[A run of records]
-------------------------

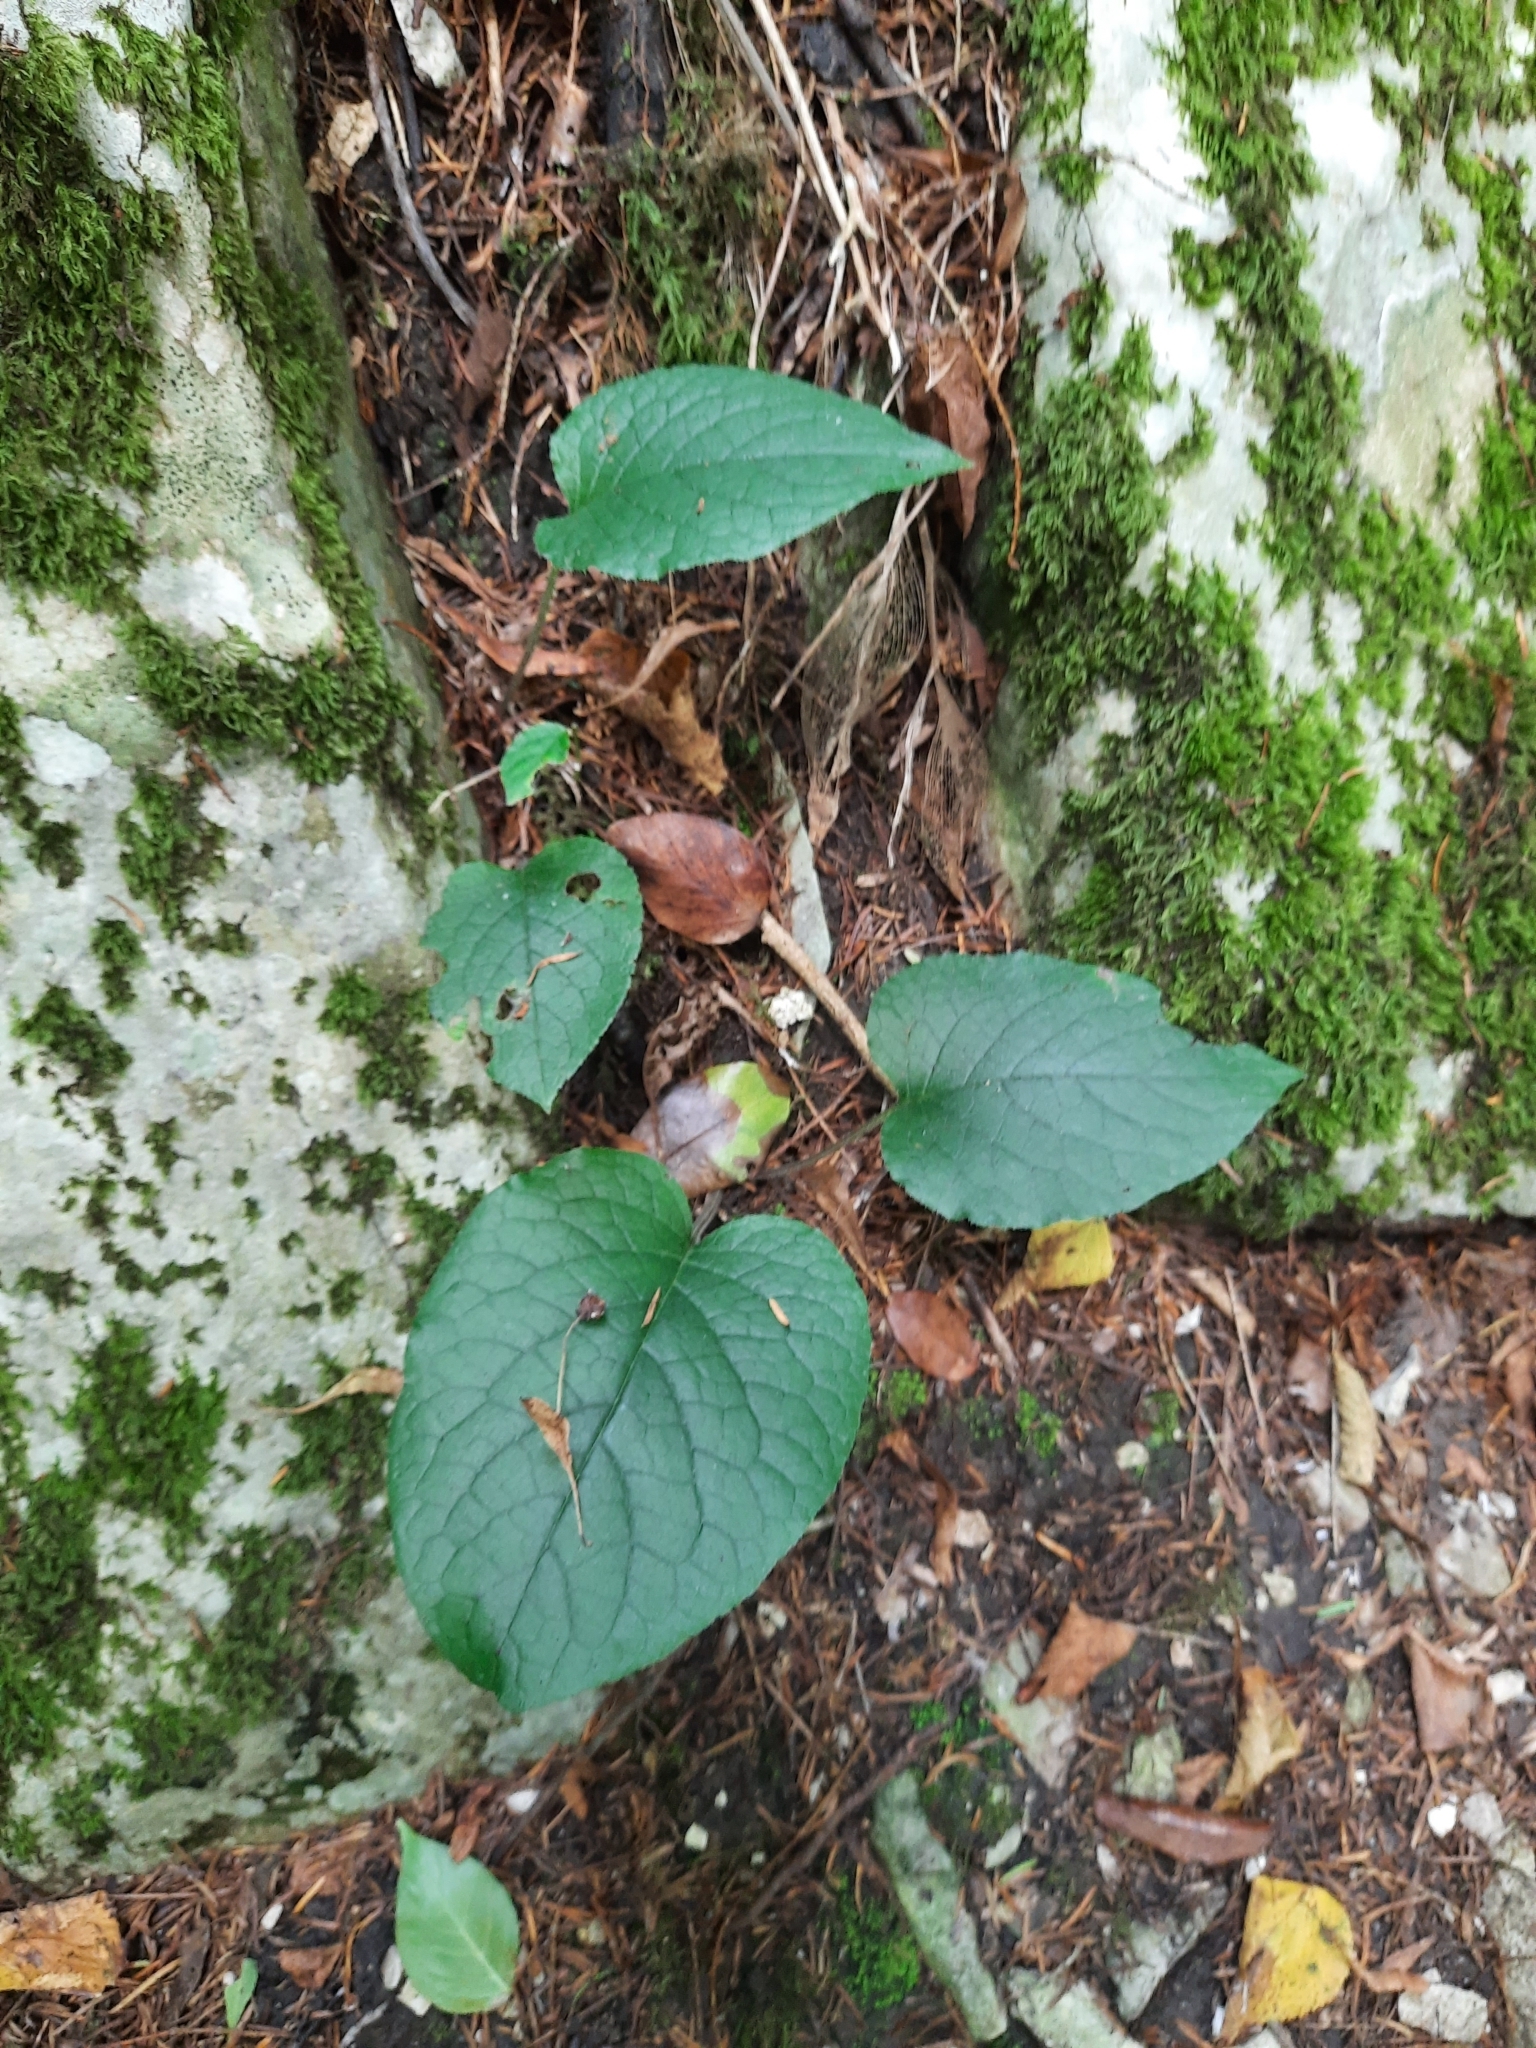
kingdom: Plantae
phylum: Tracheophyta
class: Magnoliopsida
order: Boraginales
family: Boraginaceae
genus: Omphalodes
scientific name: Omphalodes cappadocica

-------------------------

Written request: Edit the listing by changing "scientific name" to "species" everywhere it appears, keeping every other line as it is. Leave the pictures out.

Exercise answer:
kingdom: Plantae
phylum: Tracheophyta
class: Magnoliopsida
order: Boraginales
family: Boraginaceae
genus: Omphalodes
species: Omphalodes cappadocica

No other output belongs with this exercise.